Ludwig and I usually had lessons together, and often Anna told us that our lessons would be from eight to ten. We then had to ask if it was in the morning or in the evening. If we were lucky it was a morning lesson, which would mean a crisp and cheerful Anna. If it was an evening lesson we would be sure that Anna was very tired and that she sometimes would shut her eyes when we played. Later, when I had been in London for a while, I was having a lesson with Anna; she gave me some instructions in very slow English, as if she was speaking to someone who had just arrived from abroad. I answered back, in very slow English, and said [with a Swedish accent] ‘I have now been in England for one and a half years and you can start speeding your speech up a little.’ Not only had my English improved but my cello playing was also getting better, and I auditioned and was accepted at both the Guildhall and the RCM.

This was in 1979 when Margaret Thatcher was elected Prime Minister in early May. One of the first changes she introduced was that foreign students had to pay full tuition fees. I was devastated by this and realised that I would not be able to return to England in the autumn. It was then discovered that students already accepted at a university or college would pay a reduced, but still high, fee. My parents did not have the money to pay, but eventually agreed to take out a loan on their house, and I became the black sheep of my family.

At the RCM I had two further years of study with Anna, followed by one year with Christopher Bunting and one with Joan Dickson. I fell for one of Joan’s students, and, in 1983, married Amanda Truelove. We went abroad for a few years; Amanda studied with Johannes Goritzki in Dusseldorf and I freelanced, mainly working for the Norrköping Symphony Orchestra in Sweden. I also worked hard to avoid getting drafted into the Swedish national service. When back in England, Anna let us rent the downstairs flat at 33 Stile Hall Gardens, her London home. We then later bought the downstairs flat from her and eventually the whole house.

A few years later, in 1996, I asked Anna to write down some memories of her life. I felt that I knew her well but that her life story was complicated. She agreed and slowly her handwritten pages started appearing together with numerous old programs, photos, critiques, letters, postcards and other vintage musical items.

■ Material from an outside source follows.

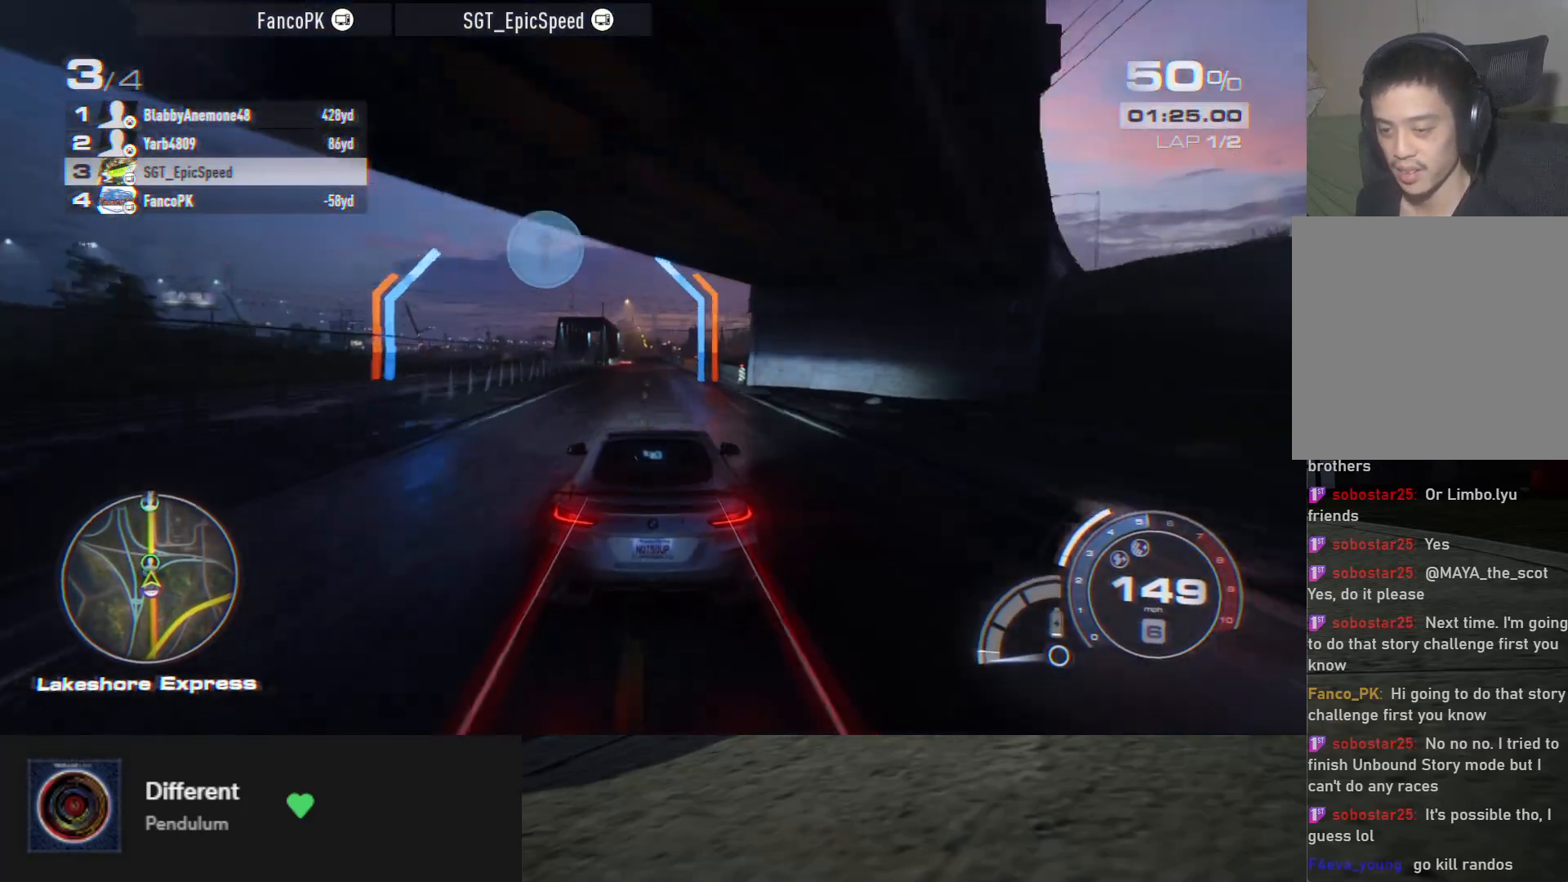
{"buttons": ["R2"], "left_stick": "center", "right_stick": "center", "events": []}
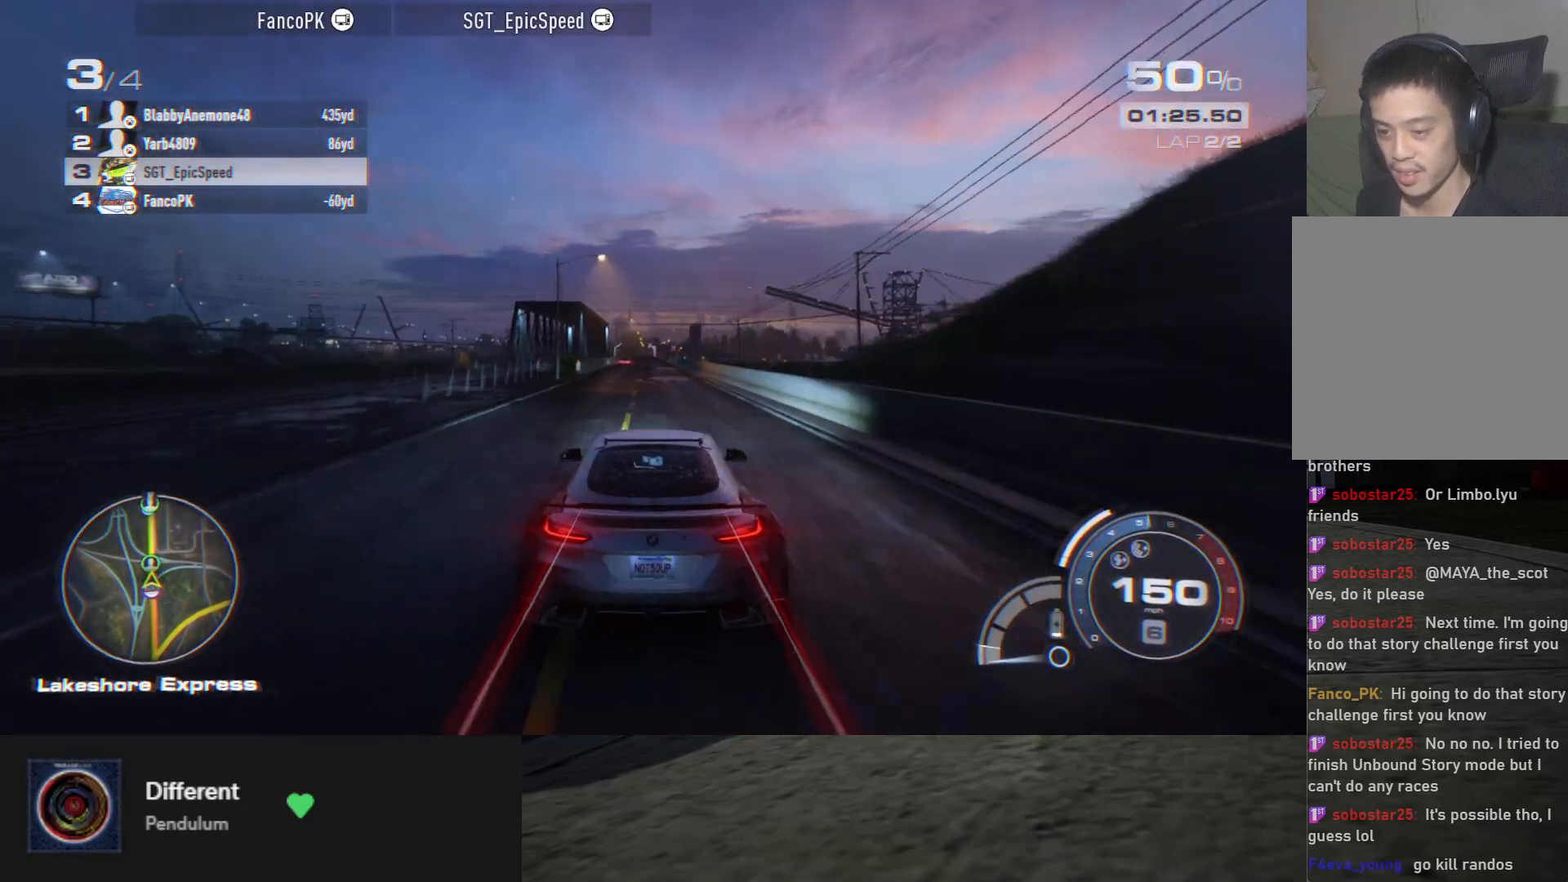
{"buttons": ["R2"], "left_stick": "center", "right_stick": "center", "events": []}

Anna’s way of living seems, to me, to stem from a past era where musical discovery and experience were more important than being the best or well known. These feelings probably stems from her father and grandfather who were both intellectual and idealistic Englishmen. Anna once said to me ‘Some people buy nice carpets for their home, I like to travel instead.’ – You can imagine what her carpets are like! Through her work and travels she has made many friends and these friends and Anna’s musical experiences are what make her an extraordinary woman.

Reading Anna’s memoirs you understand that life has not always been easy. Her upbringing was constrained by the Second World War, and her eccentric retired father and Irish-Polish mother never seemed to have enough money. This probably explains why Anna has always worked so hard and also why she has been so generous to others who themselves have a hard time.

Anna is not always an easy person to deal with, and she often says exactly what she thinks. But, as someone commented, ‘Her bark is worse than her bite’, and I suppose that this ‘bark’ naturally led her to becoming a good teacher. In a world where honesty is a rare commodity, she speaks her mind and gives hope to cellists, some like me, who would never have got as far without that truthful musical injection she gives.